__WORK ORDER__
A complete answer lists every line of the material where the string "fishers" occurs.
↓↓↓
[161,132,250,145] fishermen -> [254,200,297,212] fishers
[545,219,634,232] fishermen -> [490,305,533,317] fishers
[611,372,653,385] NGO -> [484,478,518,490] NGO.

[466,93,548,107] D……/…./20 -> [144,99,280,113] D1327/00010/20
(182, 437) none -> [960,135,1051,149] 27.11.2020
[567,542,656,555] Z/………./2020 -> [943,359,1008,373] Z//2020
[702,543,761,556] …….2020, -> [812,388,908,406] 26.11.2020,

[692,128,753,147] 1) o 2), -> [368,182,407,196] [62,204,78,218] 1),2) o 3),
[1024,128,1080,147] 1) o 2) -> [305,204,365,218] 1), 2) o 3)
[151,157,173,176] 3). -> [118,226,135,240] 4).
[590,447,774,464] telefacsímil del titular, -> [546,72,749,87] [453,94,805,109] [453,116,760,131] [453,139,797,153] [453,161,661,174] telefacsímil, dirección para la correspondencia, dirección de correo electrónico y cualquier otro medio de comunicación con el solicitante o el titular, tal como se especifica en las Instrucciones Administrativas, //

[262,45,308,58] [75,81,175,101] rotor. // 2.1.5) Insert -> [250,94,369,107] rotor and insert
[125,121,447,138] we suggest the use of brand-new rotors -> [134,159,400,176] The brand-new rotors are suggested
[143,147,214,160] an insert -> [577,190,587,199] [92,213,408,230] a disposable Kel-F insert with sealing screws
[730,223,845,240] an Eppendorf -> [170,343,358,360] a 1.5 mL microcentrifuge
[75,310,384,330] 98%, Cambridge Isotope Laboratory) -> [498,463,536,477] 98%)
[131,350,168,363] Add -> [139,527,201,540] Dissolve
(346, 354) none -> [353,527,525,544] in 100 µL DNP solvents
↑↑↑
__THE COMPLETED TASK__
[161,132,250,145] fishermen -> [254,200,297,212] fishers
[545,219,634,232] fishermen -> [490,305,533,317] fishers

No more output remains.